Return exactly the lines of the records below, starting at the line that contains "27: (318, 279, 15.25)" and ending at the line that contains "34: (268, 316, 7.40)", with both of those lines kept.
%%
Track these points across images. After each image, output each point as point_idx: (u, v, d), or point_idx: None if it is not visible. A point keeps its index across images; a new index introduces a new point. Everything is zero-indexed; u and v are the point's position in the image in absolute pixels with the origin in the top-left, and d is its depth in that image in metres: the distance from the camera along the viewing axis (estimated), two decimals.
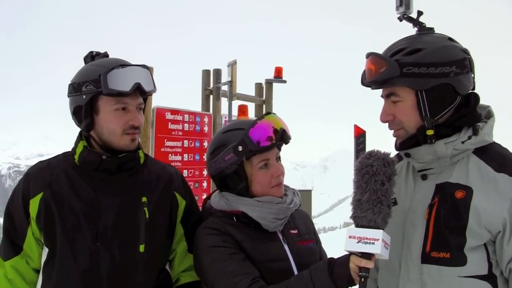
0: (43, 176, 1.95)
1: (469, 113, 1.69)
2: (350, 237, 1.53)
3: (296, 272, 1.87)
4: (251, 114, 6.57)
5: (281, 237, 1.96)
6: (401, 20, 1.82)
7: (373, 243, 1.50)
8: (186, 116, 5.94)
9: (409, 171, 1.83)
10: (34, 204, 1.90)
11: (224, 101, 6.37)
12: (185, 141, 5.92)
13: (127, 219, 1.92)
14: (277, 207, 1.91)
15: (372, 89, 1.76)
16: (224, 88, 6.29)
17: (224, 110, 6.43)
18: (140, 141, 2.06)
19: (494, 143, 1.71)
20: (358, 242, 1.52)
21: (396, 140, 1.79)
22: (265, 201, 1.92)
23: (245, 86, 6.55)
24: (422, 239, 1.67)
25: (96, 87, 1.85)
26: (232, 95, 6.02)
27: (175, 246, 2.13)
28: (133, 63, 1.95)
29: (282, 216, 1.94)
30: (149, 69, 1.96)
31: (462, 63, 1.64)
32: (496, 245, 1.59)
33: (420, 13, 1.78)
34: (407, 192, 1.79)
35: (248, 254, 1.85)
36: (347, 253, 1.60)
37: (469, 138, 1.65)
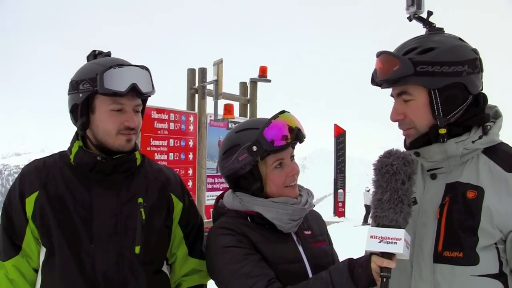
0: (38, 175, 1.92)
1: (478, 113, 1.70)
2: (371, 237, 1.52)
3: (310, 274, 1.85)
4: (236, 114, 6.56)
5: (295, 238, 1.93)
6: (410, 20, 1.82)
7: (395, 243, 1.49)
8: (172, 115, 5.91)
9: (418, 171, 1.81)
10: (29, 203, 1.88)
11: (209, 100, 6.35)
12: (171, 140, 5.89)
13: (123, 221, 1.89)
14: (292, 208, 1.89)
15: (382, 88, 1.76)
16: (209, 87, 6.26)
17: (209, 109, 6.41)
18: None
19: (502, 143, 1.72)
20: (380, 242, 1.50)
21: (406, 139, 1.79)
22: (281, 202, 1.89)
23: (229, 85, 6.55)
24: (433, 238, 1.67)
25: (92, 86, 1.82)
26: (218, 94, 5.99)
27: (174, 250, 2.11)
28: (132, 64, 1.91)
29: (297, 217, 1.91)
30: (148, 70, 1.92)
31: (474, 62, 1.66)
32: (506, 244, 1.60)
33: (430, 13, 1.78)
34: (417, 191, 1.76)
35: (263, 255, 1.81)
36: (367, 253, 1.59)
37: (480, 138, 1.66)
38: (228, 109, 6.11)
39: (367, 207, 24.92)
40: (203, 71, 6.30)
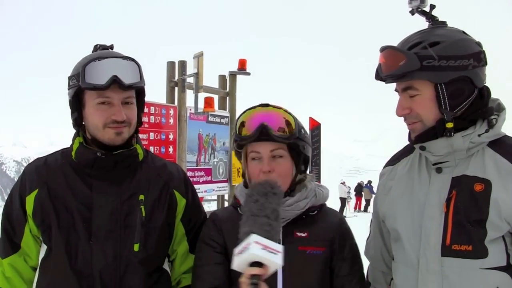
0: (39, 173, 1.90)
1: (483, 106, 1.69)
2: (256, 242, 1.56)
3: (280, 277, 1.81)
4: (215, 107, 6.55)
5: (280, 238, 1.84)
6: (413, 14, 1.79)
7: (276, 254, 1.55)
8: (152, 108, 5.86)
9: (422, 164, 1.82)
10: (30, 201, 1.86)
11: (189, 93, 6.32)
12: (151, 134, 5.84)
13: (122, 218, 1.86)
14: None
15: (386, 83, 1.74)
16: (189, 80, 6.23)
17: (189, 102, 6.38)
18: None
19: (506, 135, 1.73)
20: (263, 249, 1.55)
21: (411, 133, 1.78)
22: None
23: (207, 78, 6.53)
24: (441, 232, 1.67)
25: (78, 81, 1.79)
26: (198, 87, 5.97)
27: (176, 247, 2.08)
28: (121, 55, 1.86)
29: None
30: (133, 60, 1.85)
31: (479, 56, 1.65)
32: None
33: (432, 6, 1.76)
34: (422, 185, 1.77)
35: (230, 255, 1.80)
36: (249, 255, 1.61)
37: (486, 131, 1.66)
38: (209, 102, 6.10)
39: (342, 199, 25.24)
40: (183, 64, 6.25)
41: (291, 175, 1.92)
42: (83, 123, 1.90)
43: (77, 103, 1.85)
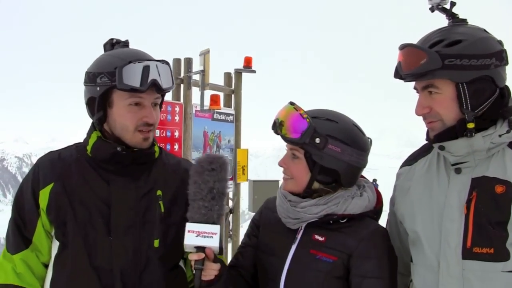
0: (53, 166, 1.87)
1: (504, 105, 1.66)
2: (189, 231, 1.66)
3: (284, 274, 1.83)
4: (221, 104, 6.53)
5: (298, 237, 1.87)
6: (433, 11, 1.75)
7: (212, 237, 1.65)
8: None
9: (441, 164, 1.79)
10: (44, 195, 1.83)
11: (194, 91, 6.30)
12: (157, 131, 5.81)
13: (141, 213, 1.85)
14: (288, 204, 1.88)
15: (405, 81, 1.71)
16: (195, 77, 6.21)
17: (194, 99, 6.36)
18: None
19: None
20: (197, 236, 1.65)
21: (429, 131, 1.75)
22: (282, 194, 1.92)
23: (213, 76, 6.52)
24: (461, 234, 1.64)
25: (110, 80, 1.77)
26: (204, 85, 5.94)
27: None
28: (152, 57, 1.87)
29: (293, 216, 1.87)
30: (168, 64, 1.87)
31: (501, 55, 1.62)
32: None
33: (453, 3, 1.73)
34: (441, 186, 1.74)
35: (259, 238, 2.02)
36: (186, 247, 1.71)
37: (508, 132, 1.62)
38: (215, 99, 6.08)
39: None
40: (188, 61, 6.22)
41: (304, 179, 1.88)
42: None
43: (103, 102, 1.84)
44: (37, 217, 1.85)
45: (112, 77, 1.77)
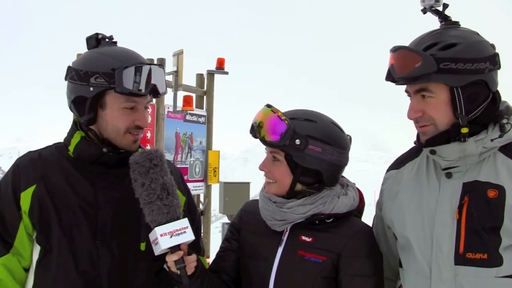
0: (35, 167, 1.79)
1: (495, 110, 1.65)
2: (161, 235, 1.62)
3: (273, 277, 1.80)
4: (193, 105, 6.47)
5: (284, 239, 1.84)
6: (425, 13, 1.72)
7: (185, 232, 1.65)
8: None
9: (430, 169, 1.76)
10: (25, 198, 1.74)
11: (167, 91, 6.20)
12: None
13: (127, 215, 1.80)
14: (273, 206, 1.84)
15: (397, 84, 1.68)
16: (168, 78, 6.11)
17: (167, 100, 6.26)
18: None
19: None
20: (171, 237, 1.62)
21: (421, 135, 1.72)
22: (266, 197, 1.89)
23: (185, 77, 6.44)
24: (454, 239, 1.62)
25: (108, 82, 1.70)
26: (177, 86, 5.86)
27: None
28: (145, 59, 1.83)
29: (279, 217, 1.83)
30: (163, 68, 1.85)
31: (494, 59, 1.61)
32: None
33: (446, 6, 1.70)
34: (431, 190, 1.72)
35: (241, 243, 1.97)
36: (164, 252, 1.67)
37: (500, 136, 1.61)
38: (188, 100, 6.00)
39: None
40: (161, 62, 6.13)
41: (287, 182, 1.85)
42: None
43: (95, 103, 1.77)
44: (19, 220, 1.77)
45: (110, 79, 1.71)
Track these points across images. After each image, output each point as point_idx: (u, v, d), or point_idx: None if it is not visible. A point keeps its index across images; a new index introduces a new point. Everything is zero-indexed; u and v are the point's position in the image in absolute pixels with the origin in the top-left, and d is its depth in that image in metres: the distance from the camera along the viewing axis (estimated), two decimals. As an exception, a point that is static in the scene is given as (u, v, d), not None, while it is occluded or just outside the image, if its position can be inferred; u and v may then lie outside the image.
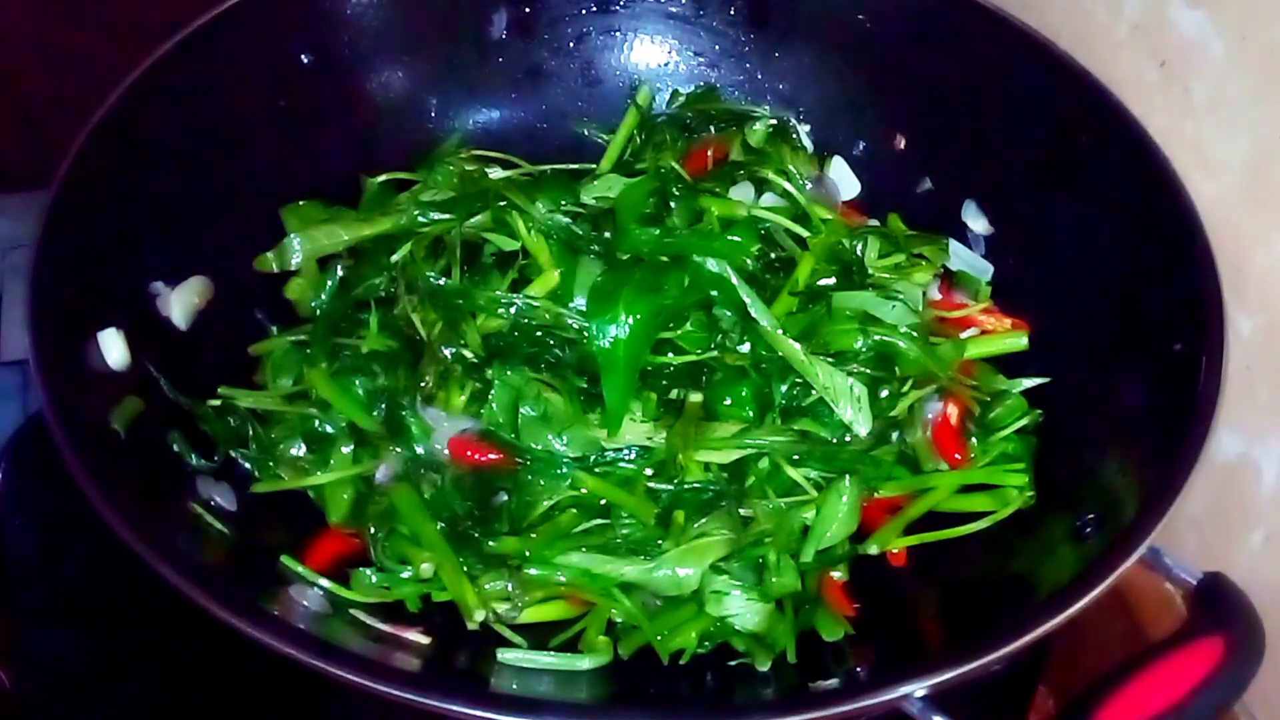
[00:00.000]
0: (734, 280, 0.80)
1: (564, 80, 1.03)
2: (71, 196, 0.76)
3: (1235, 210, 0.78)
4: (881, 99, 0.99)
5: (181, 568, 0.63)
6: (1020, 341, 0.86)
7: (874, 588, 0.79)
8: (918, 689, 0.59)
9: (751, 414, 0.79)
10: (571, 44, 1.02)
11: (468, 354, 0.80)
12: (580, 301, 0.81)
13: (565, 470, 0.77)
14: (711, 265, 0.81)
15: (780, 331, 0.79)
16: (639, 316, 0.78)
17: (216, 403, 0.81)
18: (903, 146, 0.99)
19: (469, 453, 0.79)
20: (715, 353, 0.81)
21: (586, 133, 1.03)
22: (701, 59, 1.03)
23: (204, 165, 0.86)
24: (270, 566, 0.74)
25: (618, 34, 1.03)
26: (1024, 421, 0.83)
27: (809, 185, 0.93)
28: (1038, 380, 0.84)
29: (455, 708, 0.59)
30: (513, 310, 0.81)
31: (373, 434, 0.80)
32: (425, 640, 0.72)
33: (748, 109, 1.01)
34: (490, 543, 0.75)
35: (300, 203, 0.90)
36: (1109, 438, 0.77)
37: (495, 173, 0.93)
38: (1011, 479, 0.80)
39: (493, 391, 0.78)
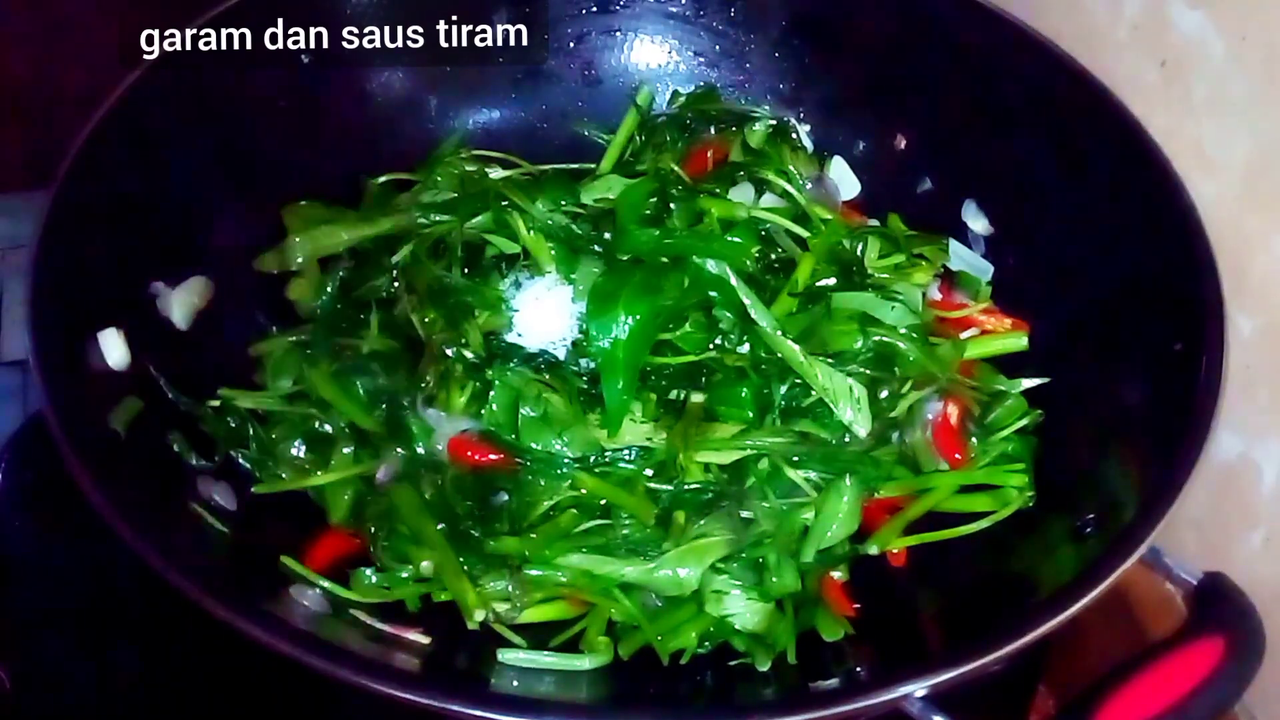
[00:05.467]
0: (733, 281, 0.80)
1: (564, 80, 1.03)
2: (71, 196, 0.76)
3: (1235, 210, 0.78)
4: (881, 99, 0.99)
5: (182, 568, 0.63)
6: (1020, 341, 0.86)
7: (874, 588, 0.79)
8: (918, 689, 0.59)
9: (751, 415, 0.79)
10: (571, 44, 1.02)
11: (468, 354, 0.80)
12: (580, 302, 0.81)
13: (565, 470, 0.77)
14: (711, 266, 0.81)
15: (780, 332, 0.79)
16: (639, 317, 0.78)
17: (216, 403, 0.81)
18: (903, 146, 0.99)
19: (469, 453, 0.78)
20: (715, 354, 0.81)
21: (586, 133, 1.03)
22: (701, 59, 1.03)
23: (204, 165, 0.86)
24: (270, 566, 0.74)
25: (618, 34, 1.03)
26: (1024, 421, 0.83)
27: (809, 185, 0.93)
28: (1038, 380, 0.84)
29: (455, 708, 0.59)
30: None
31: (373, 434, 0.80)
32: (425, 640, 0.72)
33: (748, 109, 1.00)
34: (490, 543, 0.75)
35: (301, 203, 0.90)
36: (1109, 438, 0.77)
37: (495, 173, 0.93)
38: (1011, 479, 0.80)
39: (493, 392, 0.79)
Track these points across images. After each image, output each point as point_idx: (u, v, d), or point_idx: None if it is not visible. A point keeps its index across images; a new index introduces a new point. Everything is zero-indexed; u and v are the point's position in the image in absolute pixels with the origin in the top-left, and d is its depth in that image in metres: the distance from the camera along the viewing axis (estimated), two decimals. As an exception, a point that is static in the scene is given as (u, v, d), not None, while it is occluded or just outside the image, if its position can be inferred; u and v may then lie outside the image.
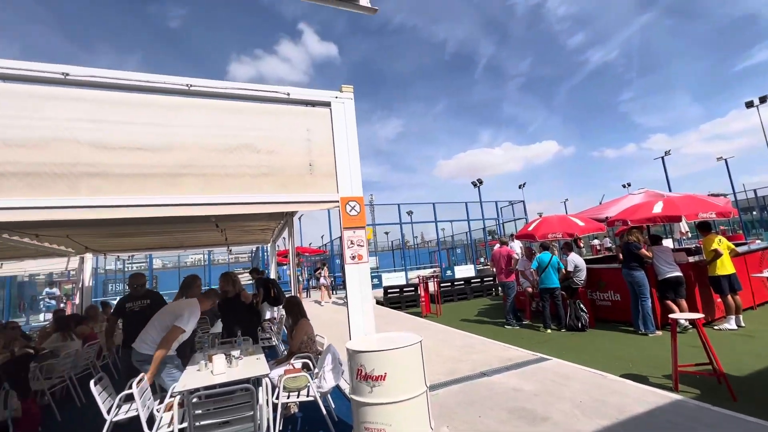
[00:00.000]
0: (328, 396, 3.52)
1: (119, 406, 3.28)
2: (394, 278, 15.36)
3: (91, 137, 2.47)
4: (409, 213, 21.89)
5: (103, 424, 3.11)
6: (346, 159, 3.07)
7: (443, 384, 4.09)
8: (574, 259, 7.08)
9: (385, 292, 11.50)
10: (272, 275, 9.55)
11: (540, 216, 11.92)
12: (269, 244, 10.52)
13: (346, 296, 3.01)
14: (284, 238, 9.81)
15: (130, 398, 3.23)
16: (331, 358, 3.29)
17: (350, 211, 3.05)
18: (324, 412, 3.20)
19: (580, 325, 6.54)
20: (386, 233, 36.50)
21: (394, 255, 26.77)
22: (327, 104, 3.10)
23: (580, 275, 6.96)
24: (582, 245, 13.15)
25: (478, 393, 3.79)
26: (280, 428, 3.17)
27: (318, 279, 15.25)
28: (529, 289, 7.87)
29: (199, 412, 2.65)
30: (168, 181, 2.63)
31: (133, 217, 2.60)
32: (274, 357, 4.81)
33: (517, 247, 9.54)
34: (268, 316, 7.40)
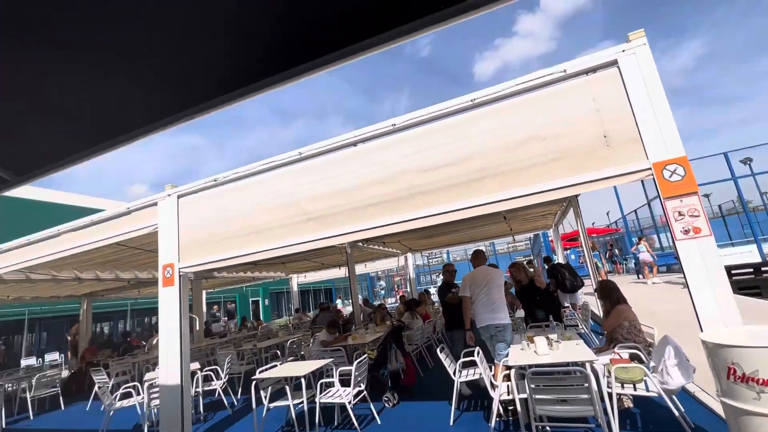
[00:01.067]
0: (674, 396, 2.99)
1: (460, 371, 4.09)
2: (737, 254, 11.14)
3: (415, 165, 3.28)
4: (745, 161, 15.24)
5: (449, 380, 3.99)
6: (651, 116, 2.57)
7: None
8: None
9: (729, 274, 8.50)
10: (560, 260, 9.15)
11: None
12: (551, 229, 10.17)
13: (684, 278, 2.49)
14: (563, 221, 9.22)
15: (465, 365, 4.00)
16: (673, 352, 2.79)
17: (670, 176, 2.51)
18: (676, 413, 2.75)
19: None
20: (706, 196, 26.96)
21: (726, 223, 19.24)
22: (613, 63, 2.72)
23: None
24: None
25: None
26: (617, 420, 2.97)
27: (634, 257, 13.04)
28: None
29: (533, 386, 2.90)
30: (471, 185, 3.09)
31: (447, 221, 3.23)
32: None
%%
### Exercise answer
27: (318, 279, 15.25)
28: (529, 289, 7.87)
29: (199, 412, 2.65)
30: (168, 181, 2.63)
31: (133, 217, 2.60)
32: (274, 357, 4.81)
33: (517, 247, 9.54)
34: (268, 316, 7.40)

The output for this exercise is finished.